# An open letter to the Author of "What does an EMT do?"



## jordanfstop (Apr 29, 2008)

This is kind of old, but I came across it lately and I haven't seen it on here.. I'm sure you lot would get a kick out of it.



> Dear Ms. Jordan,
> 
> My mother, an elementary-school librarian, gave me a copy of your book for Christmas. As an EMT working on Pittsburgh's East Side, I was delighted to find an EMT-related text whose clear, straightforward prose style is accessible not only to children aged 8 to 10 but also to most emergency medical personnel. However, I'm afraid you may be giving your readers an inaccurate view of what EMTs really do. I've suggested a few minor changes that I hope you'll consider for future editions.
> 
> ...



See the rest here: http://www.mcsweeneys.net/links/openletters/1emts.html


----------



## Kimmy Schaub (May 15, 2008)

WOW thats funny... sometimes very true I'm sure.


----------



## mikeylikesit (May 27, 2008)

i don't get it...it that the sarcasm thing people are always talking about or just realism?


----------



## mdkemt (Jul 2, 2008)

I think it is a bit from colum A and B.  It is reality but the bright side of it!

MDKEMT


----------



## Turner (Jul 7, 2008)

'" 

Page 21: "Most EMTs work one day or one night a week. Most of them are volunteers. That means they do this job for free. They are EMTs because they want to help people. They want to save lives. EMTs are community heroes." 

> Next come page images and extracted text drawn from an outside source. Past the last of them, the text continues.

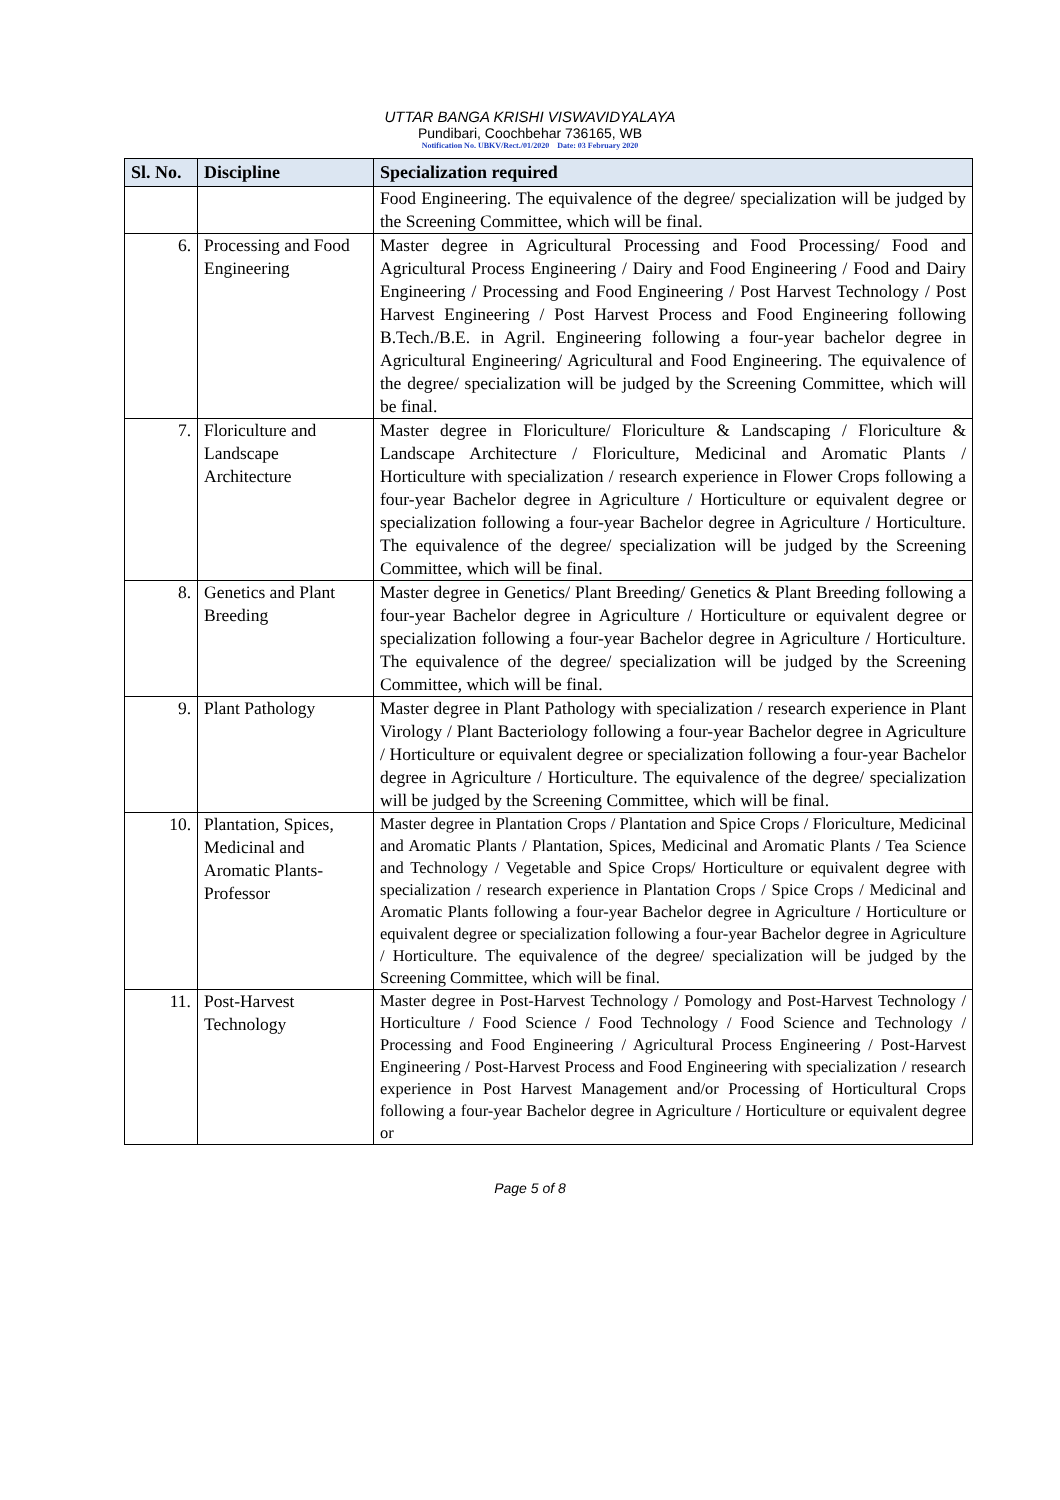UTTAR BANGA KRISHI VISWAVIDYALAYA
Pundibari, Coochbehar 736165, WB
Notification No. UBKV/Rect./01/2020 Date: 03 February 2020
| Sl. No. | Discipline | Specialization required |
| --- | --- | --- |
| | | Food Engineering. The equivalence of the degree/ specialization will be judged by the Screening Committee, which will be final. |
| 6. | Processing and Food Engineering | Master degree in Agricultural Processing and Food Processing/ Food and Agricultural Process Engineering / Dairy and Food Engineering / Food and Dairy Engineering / Processing and Food Engineering / Post Harvest Technology / Post Harvest Engineering / Post Harvest Process and Food Engineering following B.Tech./B.E. in Agril. Engineering following a four-year bachelor degree in Agricultural Engineering/ Agricultural and Food Engineering. The equivalence of the degree/ specialization will be judged by the Screening Committee, which will be final. |
| 7. | Floriculture and Landscape Architecture | Master degree in Floriculture/ Floriculture & Landscaping / Floriculture & Landscape Architecture / Floriculture, Medicinal and Aromatic Plants / Horticulture with specialization / research experience in Flower Crops following a four-year Bachelor degree in Agriculture / Horticulture or equivalent degree or specialization following a four-year Bachelor degree in Agriculture / Horticulture. The equivalence of the degree/ specialization will be judged by the Screening Committee, which will be final. |
| 8. | Genetics and Plant Breeding | Master degree in Genetics/ Plant Breeding/ Genetics & Plant Breeding following a four-year Bachelor degree in Agriculture / Horticulture or equivalent degree or specialization following a four-year Bachelor degree in Agriculture / Horticulture. The equivalence of the degree/ specialization will be judged by the Screening Committee, which will be final. |
| 9. | Plant Pathology | Master degree in Plant Pathology with specialization / research experience in Plant Virology / Plant Bacteriology following a four-year Bachelor degree in Agriculture / Horticulture or equivalent degree or specialization following a four-year Bachelor degree in Agriculture / Horticulture. The equivalence of the degree/ specialization will be judged by the Screening Committee, which will be final. |
| 10. | Plantation, Spices, Medicinal and Aromatic Plants-Professor | Master degree in Plantation Crops / Plantation and Spice Crops / Floriculture, Medicinal and Aromatic Plants / Plantation, Spices, Medicinal and Aromatic Plants / Tea Science and Technology / Vegetable and Spice Crops/ Horticulture or equivalent degree with specialization / research experience in Plantation Crops / Spice Crops / Medicinal and Aromatic Plants following a four-year Bachelor degree in Agriculture / Horticulture or equivalent degree or specialization following a four-year Bachelor degree in Agriculture / Horticulture. The equivalence of the degree/ specialization will be judged by the Screening Committee, which will be final. |
| 11. | Post-Harvest Technology | Master degree in Post-Harvest Technology / Pomology and Post-Harvest Technology / Horticulture / Food Science / Food Technology / Food Science and Technology / Processing and Food Engineering / Agricultural Process Engineering / Post-Harvest Engineering / Post-Harvest Process and Food Engineering with specialization / research experience in Post Harvest Management and/or Processing of Horticultural Crops following a four-year Bachelor degree in Agriculture / Horticulture or equivalent degree or |
Page 5 of 8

Consider something more along the lines of: 

"Most EMTs work two or three jobs. They're paid around $9 an hour. They are EMTs because they are hoping to be hired someday by the city of Pittsburgh, which has union jobs. At some ambulance companies, 'union' is a magic word—whoever mentions it gets fired! EMTs everywhere work a lot of overtime. Overtime means EMTs can afford to buy groceries. Overtime is hard on relationships and marriages. Some EMTs (Wayne, for example) have become the subject of popular discussion: Did Wayne's marriage fail because he works 80-hour weeks, or does he work 80-hour weeks because his wife found out about the child he fathered out of wedlock? Wayne is a community hero." 


Well true but the hour wage is getting higher now.


----------